Während ringsum alles so überladen ist, sind die Reliefs ganz auf das Nötigste reduziert. Alles was da ist, muß da sein. Den Figuren und wenigen Kulissen bleibt viel Platz auf der Relieffläche. Die Geschichte, die sich im frühen 15. Jahrhundert zugetragen haben soll, scheint dabei in der Gegenwart des Jahres 1731 zu spielen. Von der Kleidung über die Einrichtung bis zur Architektur ist fast alles in den Reliefs barock. Einzig die Rüstungen der Soldaten sind aus der früheren Zeit. Auch die Brücke könnte tatsächlich die gotische Prager Karlsbrücke, von der Nepomuk gestürzt wurde, sein, aber der Brückenbau hatte in der Zwischenzeit ohnedies keine großen Fortschritte gemacht.

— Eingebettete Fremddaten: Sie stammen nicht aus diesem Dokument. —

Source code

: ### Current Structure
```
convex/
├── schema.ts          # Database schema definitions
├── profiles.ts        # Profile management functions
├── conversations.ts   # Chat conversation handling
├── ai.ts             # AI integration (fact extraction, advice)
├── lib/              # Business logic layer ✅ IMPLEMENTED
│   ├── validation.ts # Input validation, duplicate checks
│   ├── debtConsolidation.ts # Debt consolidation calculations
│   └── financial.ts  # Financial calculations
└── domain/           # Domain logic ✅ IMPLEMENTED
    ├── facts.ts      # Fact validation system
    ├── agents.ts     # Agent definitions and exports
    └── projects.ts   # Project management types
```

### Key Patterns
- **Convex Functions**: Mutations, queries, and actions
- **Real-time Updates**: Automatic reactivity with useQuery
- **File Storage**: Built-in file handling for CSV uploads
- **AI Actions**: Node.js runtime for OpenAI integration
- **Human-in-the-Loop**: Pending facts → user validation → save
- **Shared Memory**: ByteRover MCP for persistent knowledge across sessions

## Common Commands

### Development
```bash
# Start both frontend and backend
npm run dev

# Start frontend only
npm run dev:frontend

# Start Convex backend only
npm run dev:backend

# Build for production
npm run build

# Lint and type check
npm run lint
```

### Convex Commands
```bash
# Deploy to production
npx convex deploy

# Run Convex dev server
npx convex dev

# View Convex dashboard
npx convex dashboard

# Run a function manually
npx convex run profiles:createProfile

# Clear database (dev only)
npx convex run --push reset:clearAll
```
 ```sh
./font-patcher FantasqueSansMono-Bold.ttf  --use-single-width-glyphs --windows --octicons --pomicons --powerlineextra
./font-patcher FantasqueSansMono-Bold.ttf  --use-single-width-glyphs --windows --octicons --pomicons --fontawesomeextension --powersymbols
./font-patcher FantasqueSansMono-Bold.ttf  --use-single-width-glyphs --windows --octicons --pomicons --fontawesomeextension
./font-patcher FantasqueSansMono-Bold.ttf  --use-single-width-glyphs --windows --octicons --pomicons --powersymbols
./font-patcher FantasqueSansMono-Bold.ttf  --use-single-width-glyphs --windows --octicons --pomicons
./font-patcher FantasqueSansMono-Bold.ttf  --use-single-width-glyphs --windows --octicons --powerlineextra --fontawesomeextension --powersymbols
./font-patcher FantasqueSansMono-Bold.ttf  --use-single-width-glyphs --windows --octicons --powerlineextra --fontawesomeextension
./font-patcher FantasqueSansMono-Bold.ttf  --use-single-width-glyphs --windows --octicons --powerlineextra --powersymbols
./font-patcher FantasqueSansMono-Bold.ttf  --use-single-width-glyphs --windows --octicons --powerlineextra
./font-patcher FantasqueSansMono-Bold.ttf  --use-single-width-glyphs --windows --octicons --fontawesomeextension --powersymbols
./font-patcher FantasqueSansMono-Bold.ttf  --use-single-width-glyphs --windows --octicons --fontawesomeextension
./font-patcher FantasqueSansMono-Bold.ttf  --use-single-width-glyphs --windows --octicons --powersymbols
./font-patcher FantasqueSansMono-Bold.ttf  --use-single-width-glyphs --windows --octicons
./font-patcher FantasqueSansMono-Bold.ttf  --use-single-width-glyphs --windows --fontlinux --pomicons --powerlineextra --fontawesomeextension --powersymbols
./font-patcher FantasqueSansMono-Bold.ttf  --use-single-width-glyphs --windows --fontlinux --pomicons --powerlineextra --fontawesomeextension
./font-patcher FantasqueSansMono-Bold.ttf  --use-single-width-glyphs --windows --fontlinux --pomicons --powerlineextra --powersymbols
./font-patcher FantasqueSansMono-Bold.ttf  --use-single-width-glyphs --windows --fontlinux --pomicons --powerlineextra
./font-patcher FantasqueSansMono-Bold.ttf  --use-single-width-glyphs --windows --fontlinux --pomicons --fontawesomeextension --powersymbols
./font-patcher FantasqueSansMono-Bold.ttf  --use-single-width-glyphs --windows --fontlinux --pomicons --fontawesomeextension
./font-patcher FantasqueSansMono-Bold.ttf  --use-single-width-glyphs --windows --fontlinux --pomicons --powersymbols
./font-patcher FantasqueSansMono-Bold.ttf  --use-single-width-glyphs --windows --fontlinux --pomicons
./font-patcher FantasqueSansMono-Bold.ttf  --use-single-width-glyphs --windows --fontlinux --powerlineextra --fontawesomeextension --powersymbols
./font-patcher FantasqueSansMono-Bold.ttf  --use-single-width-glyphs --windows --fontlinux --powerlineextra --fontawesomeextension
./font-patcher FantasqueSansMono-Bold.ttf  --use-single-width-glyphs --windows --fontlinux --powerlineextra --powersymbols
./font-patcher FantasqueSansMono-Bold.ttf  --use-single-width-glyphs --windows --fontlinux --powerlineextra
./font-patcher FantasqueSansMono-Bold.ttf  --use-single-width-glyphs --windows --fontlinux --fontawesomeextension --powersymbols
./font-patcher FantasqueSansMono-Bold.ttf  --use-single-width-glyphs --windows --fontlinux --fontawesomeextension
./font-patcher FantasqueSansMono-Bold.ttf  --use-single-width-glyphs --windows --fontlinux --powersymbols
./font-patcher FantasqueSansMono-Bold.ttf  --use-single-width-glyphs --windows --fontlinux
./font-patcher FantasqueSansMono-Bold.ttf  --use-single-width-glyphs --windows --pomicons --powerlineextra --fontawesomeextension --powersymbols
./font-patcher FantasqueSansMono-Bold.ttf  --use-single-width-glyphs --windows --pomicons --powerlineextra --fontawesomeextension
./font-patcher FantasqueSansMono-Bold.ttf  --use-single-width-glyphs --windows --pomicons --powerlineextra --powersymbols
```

Geradezu zärtlich sind die in den Reliefs gezeigten Architekturen. Die Kapelle hat unten einen niedrigen Sockel aus Steinblöcken und eine erst halbrund, dann vorhangartig abgeschlossene Tür, darüber korinthische Pilaster an den Ecken, schmale rundbögige Fenster und ein niedrig gewölbtes Dach, aus dem in der Mitte ein kleiner Turm ragt. Auch der Beichstuhl ist eher ein Bauwerk als ein Möbelstück. Die vier Stützen, die die niedrige runde Kuppel tragen, sind einzige Voluten, die sich in einer langgezogenen S-Form hinaufschwingen. Die Zierlichkeit dieser imaginierten barocken Gebäude ist auch ein Gegengewicht sowohl zur barocken Monumentalität des umgebenden Kunstwerks als auch zur gotischen Monumentalität der nahen Kirchen.

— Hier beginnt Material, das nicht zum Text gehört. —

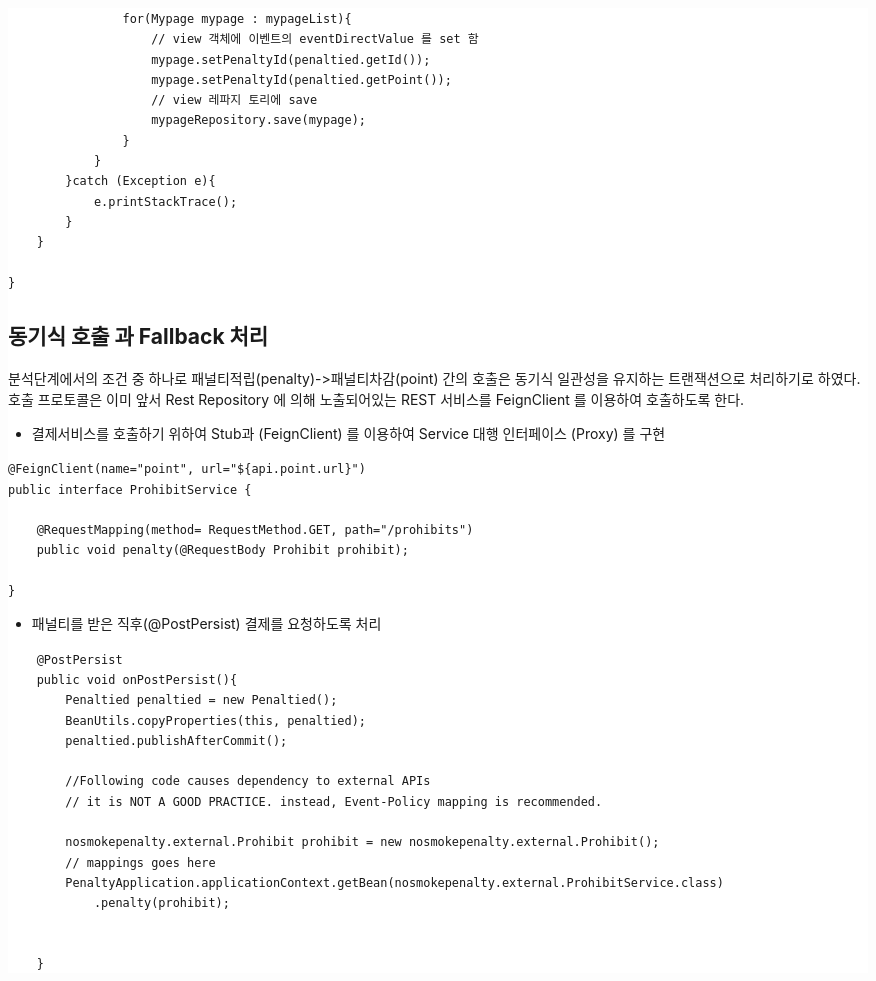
 ```
                for(Mypage mypage : mypageList){
                    // view 객체에 이벤트의 eventDirectValue 를 set 함
                    mypage.setPenaltyId(penaltied.getId());
                    mypage.setPenaltyId(penaltied.getPoint());
                    // view 레파지 토리에 save
                    mypageRepository.save(mypage);
                }
            }
        }catch (Exception e){
            e.printStackTrace();
        }
    }

}
```

## 동기식 호출 과 Fallback 처리

분석단계에서의 조건 중 하나로 패널티적립(penalty)->패널티차감(point) 간의 호출은 동기식 일관성을 유지하는 트랜잭션으로 처리하기로 하였다. 호출 프로토콜은 이미 앞서 Rest Repository 에 의해 노출되어있는 REST 서비스를 FeignClient 를 이용하여 호출하도록 한다. 

- 결제서비스를 호출하기 위하여 Stub과 (FeignClient) 를 이용하여 Service 대행 인터페이스 (Proxy) 를 구현

```
@FeignClient(name="point", url="${api.point.url}")
public interface ProhibitService {

    @RequestMapping(method= RequestMethod.GET, path="/prohibits")
    public void penalty(@RequestBody Prohibit prohibit);

}
```

- 패널티를 받은 직후(@PostPersist) 결제를 요청하도록 처리

```
    @PostPersist
    public void onPostPersist(){
        Penaltied penaltied = new Penaltied();
        BeanUtils.copyProperties(this, penaltied);
        penaltied.publishAfterCommit();

        //Following code causes dependency to external APIs
        // it is NOT A GOOD PRACTICE. instead, Event-Policy mapping is recommended.

        nosmokepenalty.external.Prohibit prohibit = new nosmokepenalty.external.Prohibit();
        // mappings goes here
        PenaltyApplication.applicationContext.getBean(nosmokepenalty.external.ProhibitService.class)
            .penalty(prohibit);


    }
```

Wir können wohl froh sein, daß Johannes von Nepomuk zwar nie verriet, was die Königin ihm gesagt hatte, aber von seiner Verschwiegenheit so gerne und ausführlich erzählte. Wenn wie hier in Wrocław zwischen unzähligen Ausschmückungen ein einfacher und gar nicht uninteressanter Kern leibt, ist es besonders schön. Und wie mit diesem Johannes von Nepomuk ist es mit der barocken Kunst insgesamt.